I actually use funkwhale now for music. It’s really decent so far. A little buggy though, but it should iron out
Rules apply to everyone else. Same people who would lay down their life for Napster and Limewire can't watch a 5 second ad
Cool. So people can get valuable information without the need to watch 25 minutes long videos (of which 20 minutes are often self-promotion and blabbering for ads revenues)
One more reason to get SponsorBlock, it can also label the "meat" of those videos and let you skip all the fluff.
what if they used that too? it would ensure higher data quality
You mean you dont want to watch a 30 minute video on "how to change a lightbulb" with only 30 seconds of actual content you need/were looking for shoved somewhere in the back that you spend more time searching for than if you had actually read the manual?!
You mean you dont want to watch a 30 minute video
Extactly. 30 minutes videos is equivalent to 5 minutes reading.
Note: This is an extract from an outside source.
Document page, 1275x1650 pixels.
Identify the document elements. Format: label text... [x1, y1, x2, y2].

Blogs/tutorials >> videos. Always.
or even better. a manual by howtobasic
Ah, but you're assuming that all is said on YT videos is correct and useful.
A classic blunder.
They said valuable, not correct and useful. :)
Who knows, maybe now Chat GPT will blabber about for an extra three paragraphs before getting to the point and then give you bullshit info like many of the YouTubers.
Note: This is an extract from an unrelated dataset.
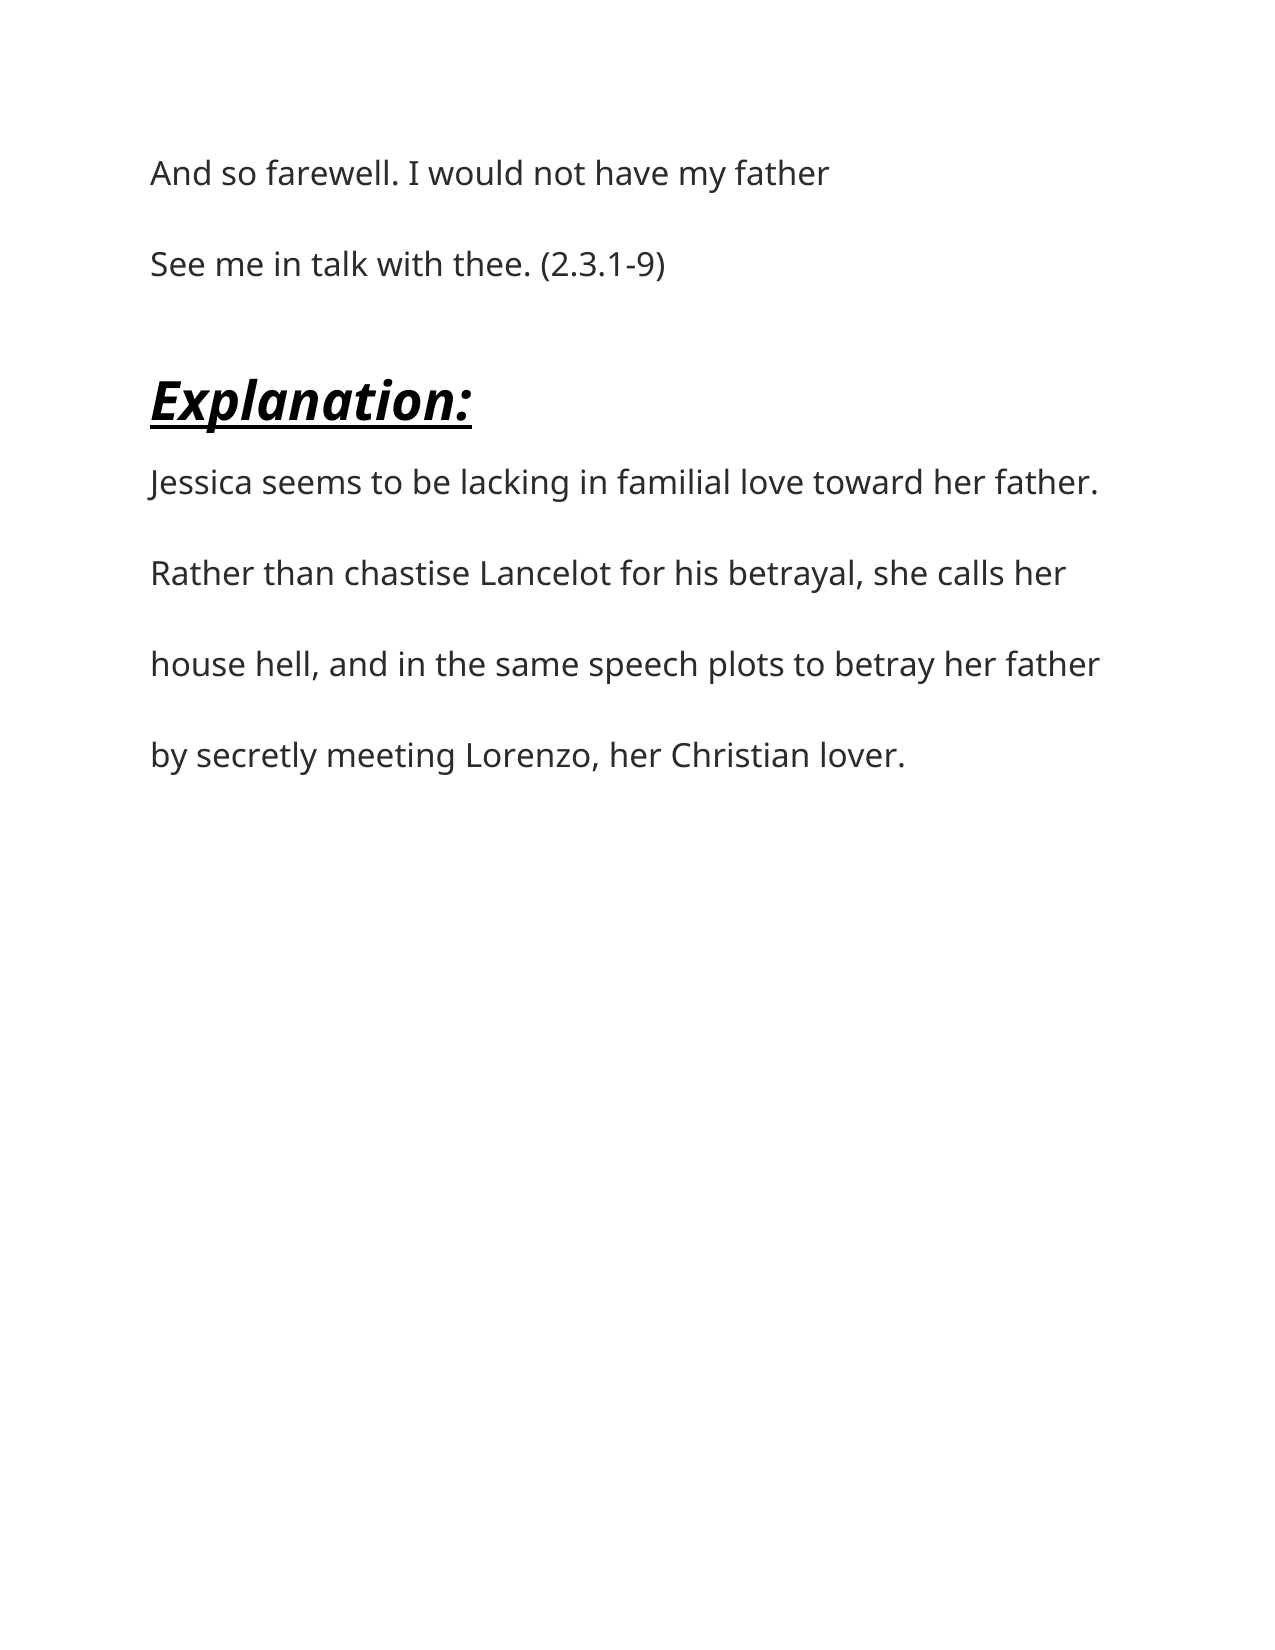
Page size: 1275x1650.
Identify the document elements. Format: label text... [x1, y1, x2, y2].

text Explanation: [150, 363, 1125, 437]
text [150, 150, 1125, 286]
text Jessica seems to be lacking in familial love toward her father. Rather than chastise Lancelot for his betrayal, she calls her house hell, and in the same speech plots to betray her father by secretly meeting Lorenzo, her Christian lover. [150, 459, 1125, 777]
Chat GPT, how do I change a light bulb?
Hey, what's up, fam? Welcome back to my channel! Today, I'm going to show you how to change a light bulb, but first, let me tell you about this crazy party I went to last weekend. It was insane! I mean, the DJ was dropping beats like nobody's business, and the dance floor was on fire!
But back to business. You know, changing a light bulb might seem like a simple task, but trust me, it's all about the technique. Before we dive into that, though, let me share with you my latest fashion haul. I just scored these killer new sneakers that are going to take my style game to the next level!
Changing a light bulb is like changing your mindset, you know? It's all about embracing the light and letting go of the darkness. Deep stuff, I know. But hey, that's just how I roll.
Okay, back to the light bulb situation. So, you're gonna need a ladder for this. Or maybe a chair if you're feeling adventurous. I mean, who needs a ladder, am I right? Safety first, who needs it?
Next, you gotta unscrew the old bulb. But be careful, 'cause sometimes those suckers can be stubborn. If it doesn't come out easily, just give it a good yank. What's the worst that could happen, right?
Now, grab your new bulb and... umm... just stick it in there, I guess? I mean, it's not rocket science. Oh, and make sure the power's still on while you're doing this. Adds a little excitement to the process, you know?
And that's it! You've successfully changed a light bulb. Or at least, I hope you have. If not, well, there's always candles, right? Anyway, thanks for watching, don't forget to like, subscribe, and share this video with your friends. Catch you on the flip side!
Maybe. Still faster to read and discard than watching a useless 25 minutes videos.
YoU wOuLdN't StEaL a YoUtUbE vIdEo..
So why would you give a shit when openai doesn't steal anything but learns from your video?
Oh no. Big corporation didn't follow the ToS of another big corporation and "stole" content that the first didn't create and paid pennies for. Clearly the greatest injustice of all time.